* [PAGE TEXT]
But rather than a six-month period, Archie has only taken two months of normal vacation—resolving concerns within the judiciary about his using accumulated leave he claimed to have.
Less than a day after Archie administered the oath of office to President Paula-Mae Weekes, Archie, who’s been battling various issues recently, began vacation from yesterday. This ends on May 9.
A statement signed by Court Protocol and Information officer Alicia Carter-Fisher confirmed the CJ’s departure from the country. The statement added that Justice of Appeal Allan Mendonca will act in Archie’s absence.
An official indicated this was normal vacation leave and not accumulated leave, noting Archie is entitled to approximately six weeks of vacation.
Archie had been in the spotlight for Monday’s inauguration of Weekes, as it was his duty to invite her to take the oath of office.
While front-line guests—such as Weekes, outgoing president Anthony Carmona and Prime Minister Dr Keith Rowley—received loud applause on arriving and departing, there was a lesser amount for Archie. But he handled duties professionally—exchanging jovial conversation with Weekes—showing no sign of his challenges.
There was no reply from President’s House on whether Archie’s leave was approved by Carmona in his final few days last weekend, or Weekes, who officially took up duties yesterday morning.
An official at President’s House said communication staff had departed when Carmona demitted office. They said meetings were held yesterday on settling-in procedures. However sources said once Carmona approved the leave before he left, Weekes would have been informed as part of handing over/debriefing duties. They added Rowley would also have been aware of Archie’s vacation—likely informed by letter—and the fact it was normal vacation and not accumulated leave.
“...Hence the appointment of Mendonca as acting CJ,” they added, noting Rowley had expressed concern about accumulated leave last week.
Legal officials said written instruments of appointment are necessary for an acting CJ rather than an official swearing-in function. If for some reason the acting CJ cannot act, the next person in line to act as CJ is Justice Peter Jamadar, they added.
With his departure yesterday, Archie has—so far—overcome issues both on his initial-then-aborted sabbatical bid, and on taking accumulated vacation also.

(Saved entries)
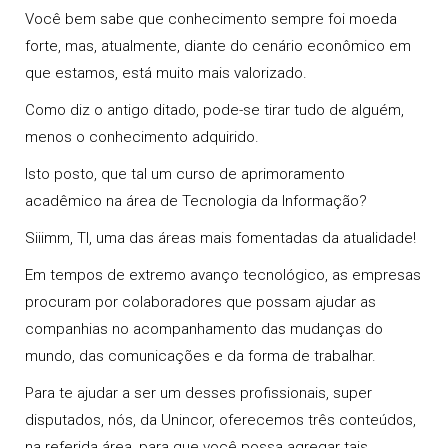
Você bem sabe que
conhecimento
sempre foi moeda
forte, mas, atualmente, diante do cenário econômico em
que estamos, está muito mais valorizado.
Como diz o antigo ditado, pode-se tirar tudo de alguém,
menos o
conhecimento
adquirido.
Isto posto, que tal um curso de aprimoramento
acadêmico na área de
Tecnologia da Informação
?
Siiimm,
TI
, uma das áreas mais fomentadas da
atualidade
!
Em tempos de extremo avanço
tecnológico
, as empresas
procuram por colaboradores que possam ajudar as
companhias no acompanhamento das mudanças do
mundo, das
comunicações
e da forma de trabalhar.
Para te ajudar a ser um desses
profissionais
, super
disputados, nós, da
Unincor
, oferecemos três conteúdos,
na referida área, para que você possa agregar tais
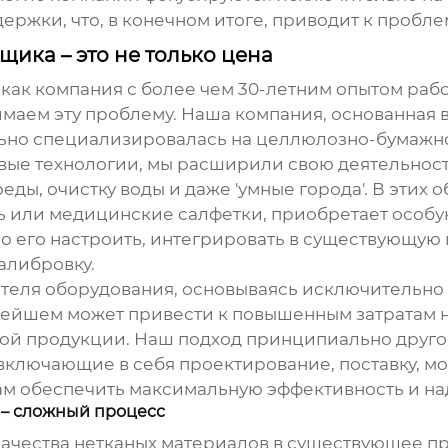
ки, что, в конечном итоге, приводит к проблема
ика – это не только цена
., как компания с более чем 30-летним опытом ра
аем эту проблему. Наша компания, основанная в
ьно специализировалась на целлюлозно-бумажн
вые технологии, мы расширили свою деятельност
ы, очистку воды и даже 'умные города'. В этих 
иль или медицинские салфетки, приобретает особу
но его настроить, интегрировать в существующую
алибровку.
теля оборудования
, основываясь исключительно 
ьнейшем может привести к повышенным затратам н
мой продукции. Наш подход принципиально друго
включающие в себя проектирование, поставку, м
нам обеспечить максимальную эффективность и н
 – сложный процесс
качества нетканых материалов
в существующее про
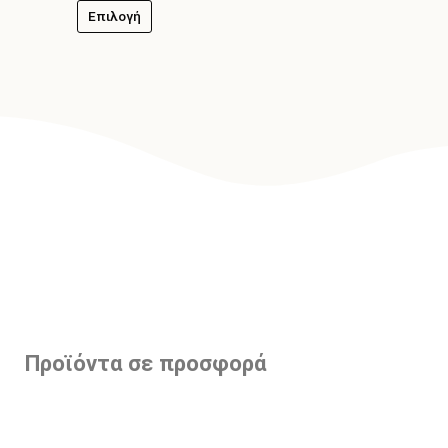
Επιλογή
Προϊόντα σε προσφορά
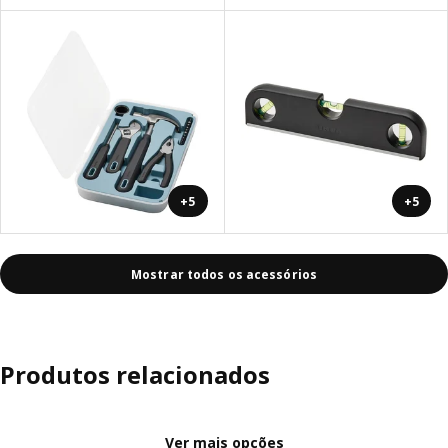
+5
+5
Mostrar todos os acessórios
Produtos relacionados
Ver mais opções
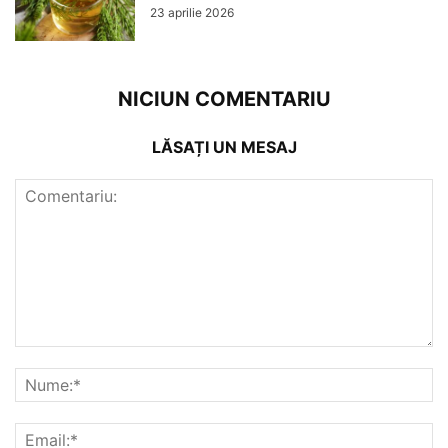
23 aprilie 2026
NICIUN COMENTARIU
LĂSAȚI UN MESAJ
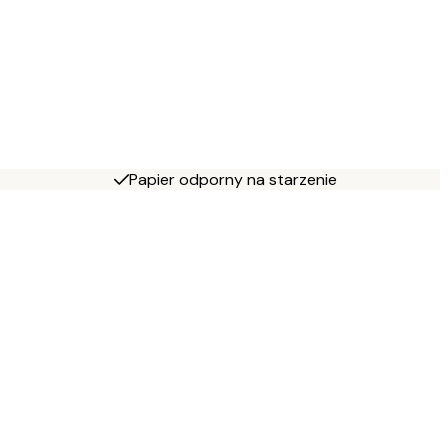
Papier odporny na starzenie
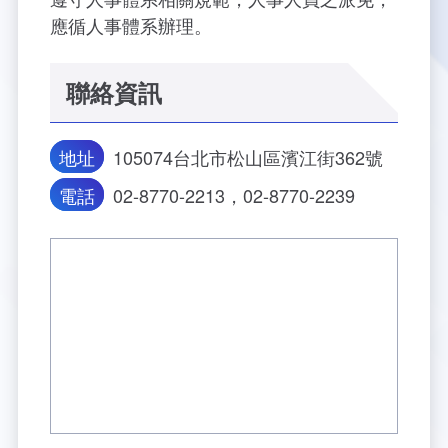
應循人事體系辦理。
聯絡資訊
地址
105074台北市松山區濱江街362號
電話
02-8770-2213，02-8770-2239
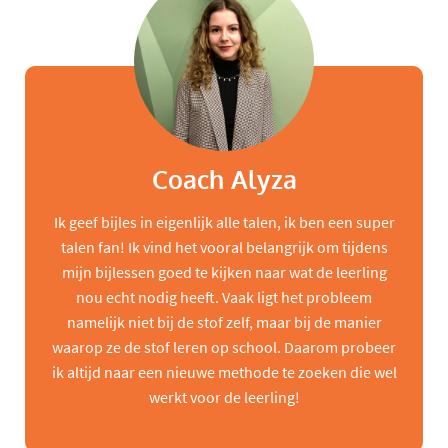
Coach Alyza
Ik geef bijles in eigenlijk alle talen, ik ben een super
talen fan! Ik vind het vooral belangrijk om tijdens
mijn bijlessen goed te kijken naar wat de leerling
nou echt nodig heeft. Vaak ligt het probleem
namelijk niet bij de stof zelf, maar bij de manier
waarop ze de stof leren op school. Daarom probeer
ik altijd naar een nieuwe methode te zoeken die wel
werkt voor de leerling!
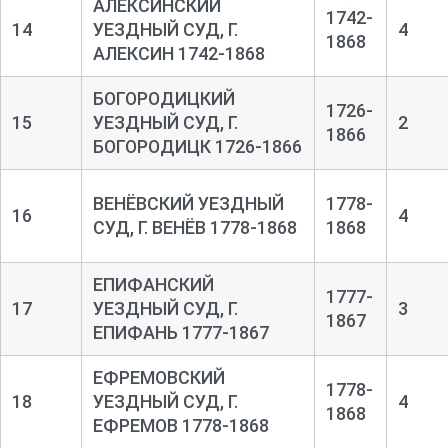
АЛЕКСИНСКИЙ
1742-
14
УЕЗДНЫЙ СУД, Г.
4
1868
АЛЕКСИН 1742-1868
БОГОРОДИЦКИЙ
1726-
15
УЕЗДНЫЙ СУД, Г.
2
1866
БОГОРОДИЦК 1726-1866
ВЕНЁВСКИЙ УЕЗДНЫЙ
1778-
16
4
СУД, Г. ВЕНЁВ 1778-1868
1868
ЕПИФАНСКИЙ
1777-
17
УЕЗДНЫЙ СУД, Г.
3
1867
ЕПИФАНЬ 1777-1867
ЕФРЕМОВСКИЙ
1778-
18
УЕЗДНЫЙ СУД, Г.
4
1868
ЕФРЕМОВ 1778-1868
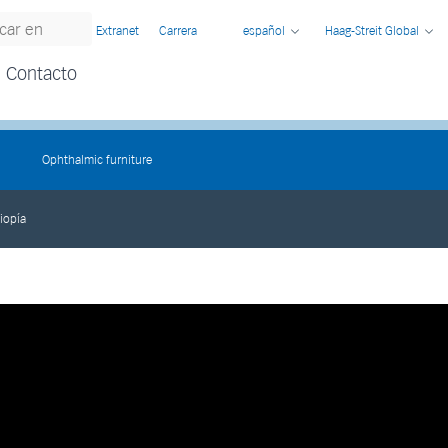
Extranet
Carrera
español
Haag-Streit Global
Contacto
Ophthalmic furniture
iopía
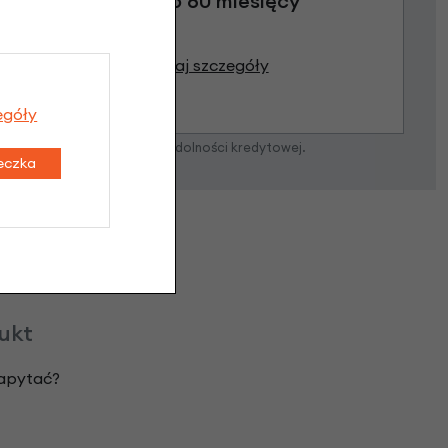
Raty do 60 miesięcy
Poznaj szczegóły
egóły
zostanie podjęta po ocenie zdolności kredytowej.
teczka
dukt
zapytać?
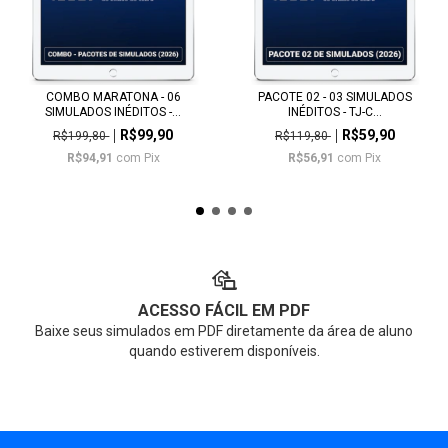
COMBO MARATONA - 06
PACOTE 02 - 03 SIMULADOS
SIMULADOS INÉDITOS -...
INÉDITOS - TJ-C...
R$99,90
R$59,90
R$199,80
R$119,80
R$94,91
com
Pix
R$56,91
com
Pix
ACESSO FÁCIL EM PDF
Baixe seus simulados em PDF diretamente da área de aluno
quando estiverem disponíveis.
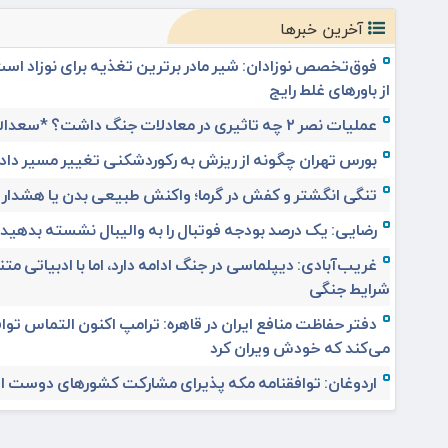
آخرین خبرها
فوق‌تخصص نوزادان: شیر مادر برترین تغذیه برای نوزاد اس
از باورهای غلط رایج
عملیات نصر ۲ چه تاثیری در معادلات جنگ داشت؟ *سعدالله زارعی
بورس تهران چگونه از ریزش به رکوردشکنی تغییر مسیر داد
تنگی انگشتر و کفش در گرما؛ واکنش طبیعی بدن یا هشدار
رضایی: یک درصد بودجه فوتبال را به والیبال نشسته بدهید
غریب‌آبادی: دیپلماسی در جنگ ادامه دارد، اما با ادبیاتی مت
شرایط جنگی
دفتر حفاظت منافع ایران در قاهره: ترامپ اکنون التماس تواف
می‌کند که خودش ویران کرد
اردوغان: توافقنامه مکه پذیرای مشارکت کشورهای دوست 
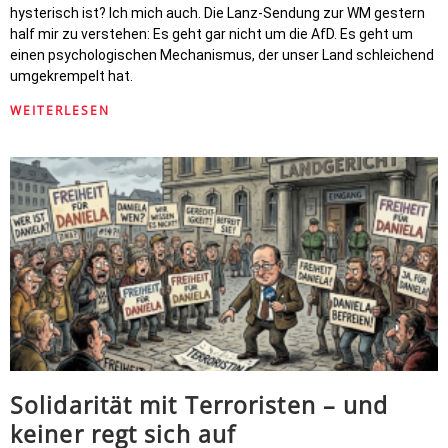
hysterisch ist? Ich mich auch. Die Lanz-Sendung zur WM gestern
half mir zu verstehen: Es geht gar nicht um die AfD. Es geht um
einen psychologischen Mechanismus, der unser Land schleichend
umgekrempelt hat.
WEITERLESEN
Solidarität mit Terroristen – und
keiner regt sich auf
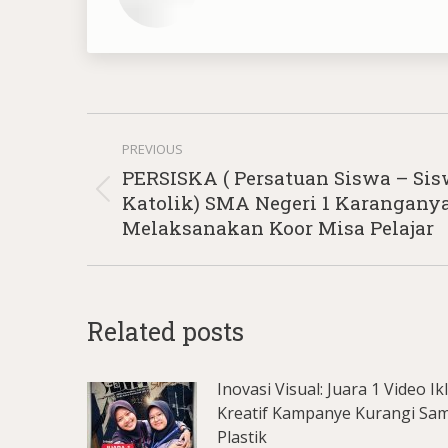
Post
PREVIOUS
navigation
PERSISKA ( Persatuan Siswa – Sis
Previous
Katolik) SMA Negeri 1 Karangany
post:
Melaksanakan Koor Misa Pelajar
Related posts
Inovasi Visual: Juara 1 Video Ik
Kreatif Kampanye Kurangi Sa
Plastik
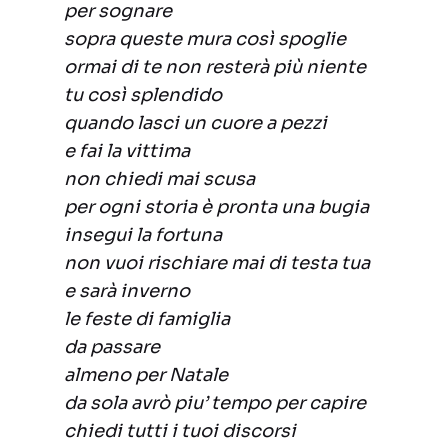
per sognare
sopra queste mura così spoglie
ormai di te non resterà più niente
tu così splendido
quando lasci un cuore a pezzi
e fai la vittima
non chiedi mai scusa
per ogni storia è pronta una bugia
insegui la fortuna
non vuoi rischiare mai di testa tua
e sarà inverno
le feste di famiglia
da passare
almeno per Natale
da sola avrò piu’ tempo per capire
chiedi tutti i tuoi discorsi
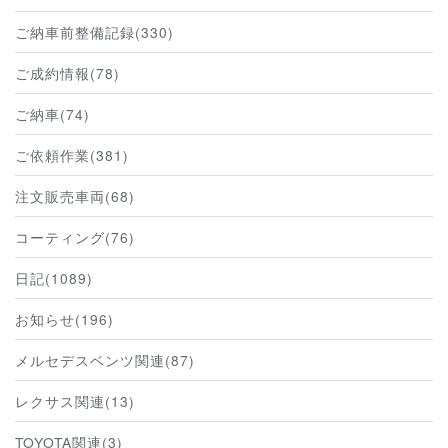
ご納車前整備記録(330)
ご成約情報(78)
ご納車(74)
ご依頼作業(381)
注文販売車両(68)
コーティング(76)
日記(1089)
お知らせ(196)
メルセデスベンツ関連(87)
レクサス関連(13)
TOYOTA関連(3)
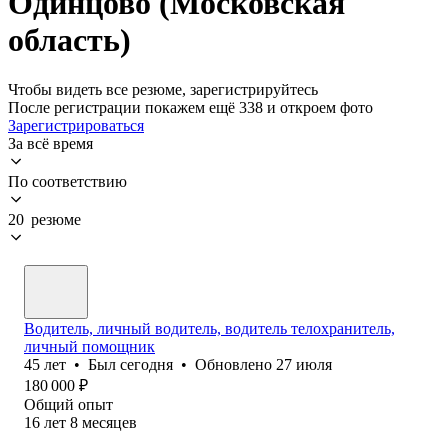
Одинцово (Московская
область)
Чтобы видеть все резюме, зарегистрируйтесь
После регистрации покажем ещё 338 и откроем фото
Зарегистрироваться
За всё время
По соответствию
20 резюме
Водитель, личный водитель, водитель телохранитель,
личный помощник
45
лет
•
Был
сегодня
•
Обновлено
27 июля
180 000
₽
Общий опыт
16
лет
8
месяцев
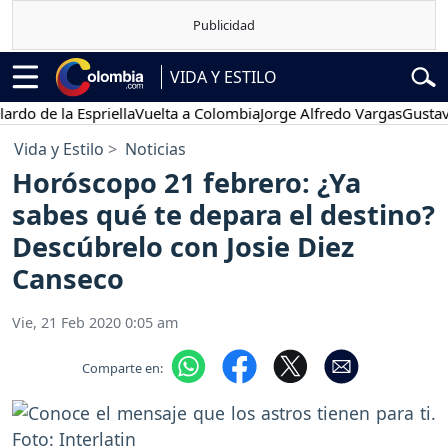
VIDA Y ESTILO
e la Espriella
Vuelta a Colombia
Jorge Alfredo Vargas
Gustavo Pet
Vida y Estilo
Noticias
Horóscopo 21 febrero: ¿Ya
sabes qué te depara el destino?
Descúbrelo con Josie Diez
Canseco
Vie, 21 Feb 2020 0:05 am
Comparte en:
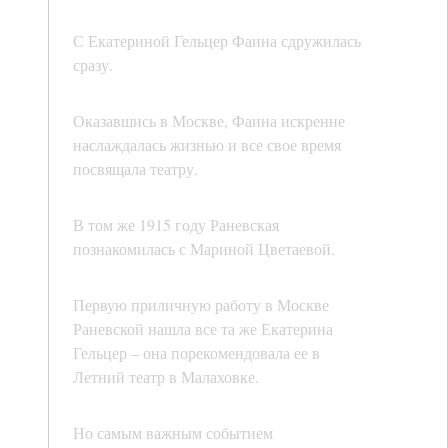
С Екатериной Гельцер Фаина сдружилась
сразу.
Оказавшись в Москве, Фаина искренне
наслаждалась жизнью и все свое время
посвящала театру.
В том же 1915 году Раневская
познакомилась с Мариной Цветаевой.
Первую приличную работу в Москве
Раневской нашла все та же Екатерина
Гельцер – она порекомендовала ее в
Летний театр в Малаховке.
Но самым важным событием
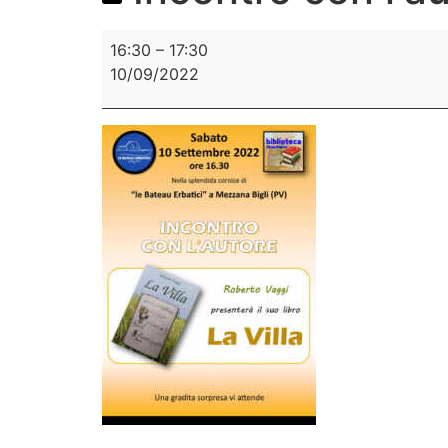
16:30
–
17:30
10/09/2022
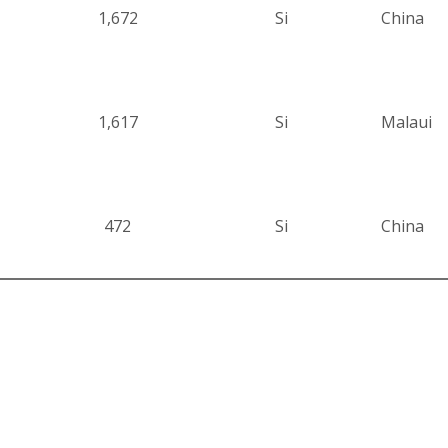
1,672
Si
China
1,617
Si
Malaui
472
Si
China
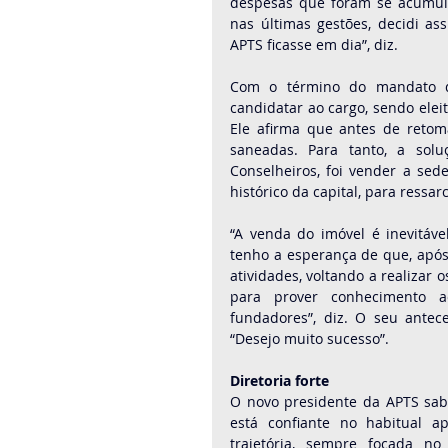
despesas que foram se acumula
nas últimas gestões, decidi as
APTS ficasse em dia”, diz.
Com o término do mandato do 
candidatar ao cargo, sendo elei
Ele afirma que antes de retoma
saneadas. Para tanto, a soluç
Conselheiros, foi vender a sede
histórico da capital, para ressar
“A venda do imóvel é inevitáve
tenho a esperança de que, após 
atividades, voltando a realizar 
para prover conhecimento a
fundadores”, diz. O seu anteces
“Desejo muito sucesso”.
Diretoria forte
O novo presidente da APTS sabe
está confiante no habitual a
trajetória, sempre focada n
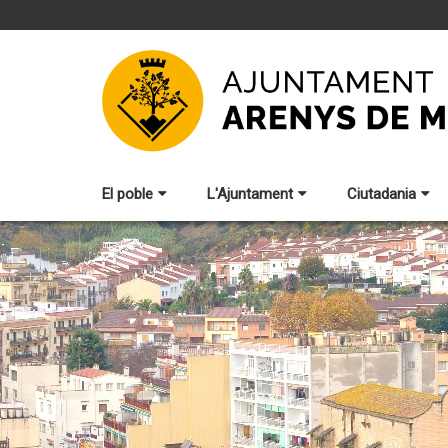
El poble
L'Ajuntament
Ciutadania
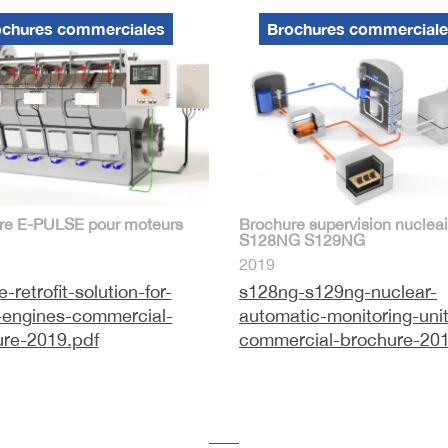
ochures commerciales
Brochures commercial
re E-PULSE pour moteurs
Brochure supervision nucléai
S128NG S129NG
2019
-retrofit-solution-for-
s128ng-s129ng-nuclear-
-engines-commercial-
automatic-monitoring-unit
ure-2019.pdf
commercial-brochure-201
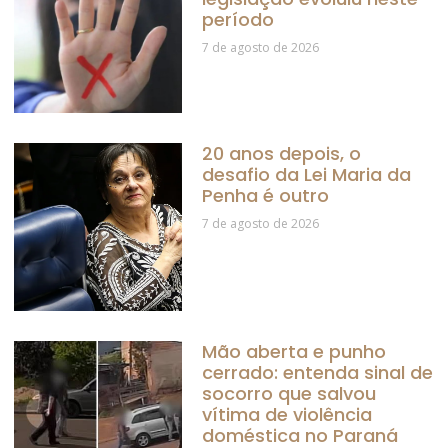
período
7 de agosto de 2026
20 anos depois, o
desafio da Lei Maria da
Penha é outro
7 de agosto de 2026
Mão aberta e punho
cerrado: entenda sinal de
socorro que salvou
vítima de violência
doméstica no Paraná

* [EXERCISES TO COMPLETE]
1. Rewrite the saved entries from their first line up to and including the line with "companhias no acompanhamento das mudanças do", replacing "empresas" with "organizações" and changing nothing else. Leave the pictures out.
2. Extend the article about Chief Justice Archie's vacation leave from its last sentence.

* [ANSWER LIST]
1.
Você bem sabe que
conhecimento
sempre foi moeda
forte, mas, atualmente, diante do cenário econômico em
que estamos, está muito mais valorizado.
Como diz o antigo ditado, pode-se tirar tudo de alguém,
menos o
conhecimento
adquirido.
Isto posto, que tal um curso de aprimoramento
acadêmico na área de
Tecnologia da Informação
?
Siiimm,
TI
, uma das áreas mais fomentadas da
atualidade
!
Em tempos de extremo avanço
tecnológico
, as organizações
procuram por colaboradores que possam ajudar as
companhias no acompanhamento das mudanças do

2.
He’s also now off the local landscape following his various issues—most recently legally by besting the Law Association of T&T (LATT) on the latter’s bid to investigate allegations of misconduct against him. This is being appealed.
After the LATT issue, Archie again fell into controversy when he moved to go on the six-month sabbatical fellowship study course in Washington, USA. He said he was going to study “rest and reflect.” Archie applied last November to Carmona for the leave. It was granted in February.
However, after Carmona contacted Rowley to discuss appointing Mendonca to act in Archie’s absence, Rowley took issue with the sabbatical. But Archie then changed the sabbatical leave request to an accumulated 35 weeks leave request. But Rowley also sounded a warning to Carmona on this and the CJ eventually reduced the leave.
Govt readies to tackle sabbatical issue
Documents are being prepared for Government to seek a court interpretation of the sabbatical for judges issue, officials of the Attorney General’s office confirmed yesterday.
Prime Minister Dr Keith Rowley said last week Government would seek court interpretation of the sabbatical issue which Chief Justice Ivor Archie had initially sought. Apart from clarifying it in the event it was sought again, Rowley revealed Government had conflicting legal advice on it.
One set of senior counsel advice received by the AG confirmed a case for sabbatical, while a legal opinion Rowley received differed from this. As such, Rowley said he told the AG to take steps to have the courts interpret the issue.